N° TA77-2412194(TA77-2412194)
Le Tribunal administratif de Melun, statuant en référé, a été saisi par M. A d'une demande de suspension de la décision du 22 août 2024 par laquelle la préfète du Val-de-Marne a refusé de lui délivrer un titre de séjour "étudiant". Le requérant, titulaire d'un visa "stagiaire", soutenait que ce refus l'empêchait de mettre en œuvre un contrat d'apprentissage et invoquait plusieurs moyens, dont un défaut de motivation et une méconnaissance de l'article L. 422-1 du code de l'entrée et du séjour des étrangers et du droit d'asile. Le tribunal a rejeté la requête, estimant que la condition d'urgence n'était pas remplie, car le requérant ne justifiait pas d'une atteinte suffisamment grave et immédiate à sa situation, et qu'aucun des moyens soulevés n'était de nature à créer un doute sérieux sur la légalité de la décision.
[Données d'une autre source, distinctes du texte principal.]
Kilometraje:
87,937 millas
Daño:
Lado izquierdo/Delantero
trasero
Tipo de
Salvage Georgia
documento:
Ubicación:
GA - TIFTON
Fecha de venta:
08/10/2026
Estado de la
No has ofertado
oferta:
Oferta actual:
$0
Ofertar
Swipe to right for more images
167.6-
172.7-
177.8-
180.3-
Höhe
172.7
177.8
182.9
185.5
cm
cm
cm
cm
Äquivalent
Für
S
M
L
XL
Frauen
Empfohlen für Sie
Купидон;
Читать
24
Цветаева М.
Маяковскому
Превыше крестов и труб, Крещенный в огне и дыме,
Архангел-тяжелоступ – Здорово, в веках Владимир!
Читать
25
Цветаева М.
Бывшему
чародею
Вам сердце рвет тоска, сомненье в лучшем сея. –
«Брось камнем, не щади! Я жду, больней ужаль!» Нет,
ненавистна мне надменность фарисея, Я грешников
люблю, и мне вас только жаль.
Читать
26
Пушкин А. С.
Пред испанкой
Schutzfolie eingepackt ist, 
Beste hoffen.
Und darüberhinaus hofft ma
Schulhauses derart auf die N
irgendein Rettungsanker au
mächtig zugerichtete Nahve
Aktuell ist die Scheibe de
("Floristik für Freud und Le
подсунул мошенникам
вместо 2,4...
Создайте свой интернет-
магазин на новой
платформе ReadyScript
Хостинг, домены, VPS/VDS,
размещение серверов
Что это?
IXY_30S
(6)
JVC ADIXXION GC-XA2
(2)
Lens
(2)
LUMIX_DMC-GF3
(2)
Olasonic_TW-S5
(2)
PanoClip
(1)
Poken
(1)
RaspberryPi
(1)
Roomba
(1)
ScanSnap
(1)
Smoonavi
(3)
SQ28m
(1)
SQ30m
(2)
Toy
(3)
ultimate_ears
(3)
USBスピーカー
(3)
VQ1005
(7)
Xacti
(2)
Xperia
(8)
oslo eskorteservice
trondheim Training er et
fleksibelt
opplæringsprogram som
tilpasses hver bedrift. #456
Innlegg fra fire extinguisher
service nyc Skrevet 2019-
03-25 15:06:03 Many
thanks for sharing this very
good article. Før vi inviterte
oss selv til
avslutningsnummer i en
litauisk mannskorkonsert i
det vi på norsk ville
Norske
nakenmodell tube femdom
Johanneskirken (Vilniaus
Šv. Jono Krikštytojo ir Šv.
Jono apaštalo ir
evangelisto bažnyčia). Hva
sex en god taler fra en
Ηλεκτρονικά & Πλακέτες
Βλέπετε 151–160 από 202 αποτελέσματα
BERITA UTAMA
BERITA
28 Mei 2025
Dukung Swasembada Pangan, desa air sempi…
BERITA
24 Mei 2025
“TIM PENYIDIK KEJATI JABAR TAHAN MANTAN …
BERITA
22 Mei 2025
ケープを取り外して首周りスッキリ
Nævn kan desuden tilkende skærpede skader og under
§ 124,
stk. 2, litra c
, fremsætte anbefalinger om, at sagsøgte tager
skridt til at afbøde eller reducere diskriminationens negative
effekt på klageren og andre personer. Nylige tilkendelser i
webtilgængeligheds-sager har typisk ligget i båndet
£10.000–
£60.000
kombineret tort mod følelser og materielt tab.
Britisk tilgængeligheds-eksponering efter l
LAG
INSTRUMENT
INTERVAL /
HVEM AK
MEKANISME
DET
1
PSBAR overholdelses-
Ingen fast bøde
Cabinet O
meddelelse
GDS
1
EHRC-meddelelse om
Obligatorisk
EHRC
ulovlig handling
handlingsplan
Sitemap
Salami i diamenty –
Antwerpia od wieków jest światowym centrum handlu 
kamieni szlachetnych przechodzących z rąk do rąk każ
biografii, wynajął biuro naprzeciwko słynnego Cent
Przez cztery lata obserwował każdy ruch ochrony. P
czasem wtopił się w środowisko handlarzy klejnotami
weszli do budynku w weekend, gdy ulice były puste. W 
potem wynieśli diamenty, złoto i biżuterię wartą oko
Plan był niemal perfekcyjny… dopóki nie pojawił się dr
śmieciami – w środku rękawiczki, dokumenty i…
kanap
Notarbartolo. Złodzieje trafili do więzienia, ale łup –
N° TA77-2413007(TA77-2413007)
Cette ordonnance du Tribunal Administratif de Melun, rendue par le juge des référés, rejette la requête de Mme B, ressortissante marocaine, qui demandait, sur le fondement de l'article L. 521-2 du code de justice administrative, qu'il soit enjoint à la préfète du Val-de-Marne de lui délivrer un récépissé de demande de titre de séjour. La requérante invoquait une atteinte grave et manifestement illégale à ses libertés fondamentales (droit au séjour, au travail, à la formation) en raison du non-renouvellement de son récépissé. Le juge a rejeté la requête après avoir constaté que la condition d'urgence n'était pas suffisamment établie et que la demande était mal fondée, sans ordonner les mesures sollicitées.
N° TA77-2412651(TA77-2412651)
Le Tribunal administratif de Melun, statuant en référé, a rejeté la demande de suspension d’une décision implicite de refus de titre de séjour opposée à une ressortissante algérienne. La requérante invoquait l’urgence et une atteinte à sa vie privée et familiale, mais n’a pas justifié de circonstances particulières rendant nécessaire une mesure provisoire immédiate. Le juge a estimé que la condition d’urgence n’était pas établie, conformément à l’article L. 521-1 du code de justice administrative. La requête a été rejetée sans examen au fond, par application de l’article L. 522-3 du même code.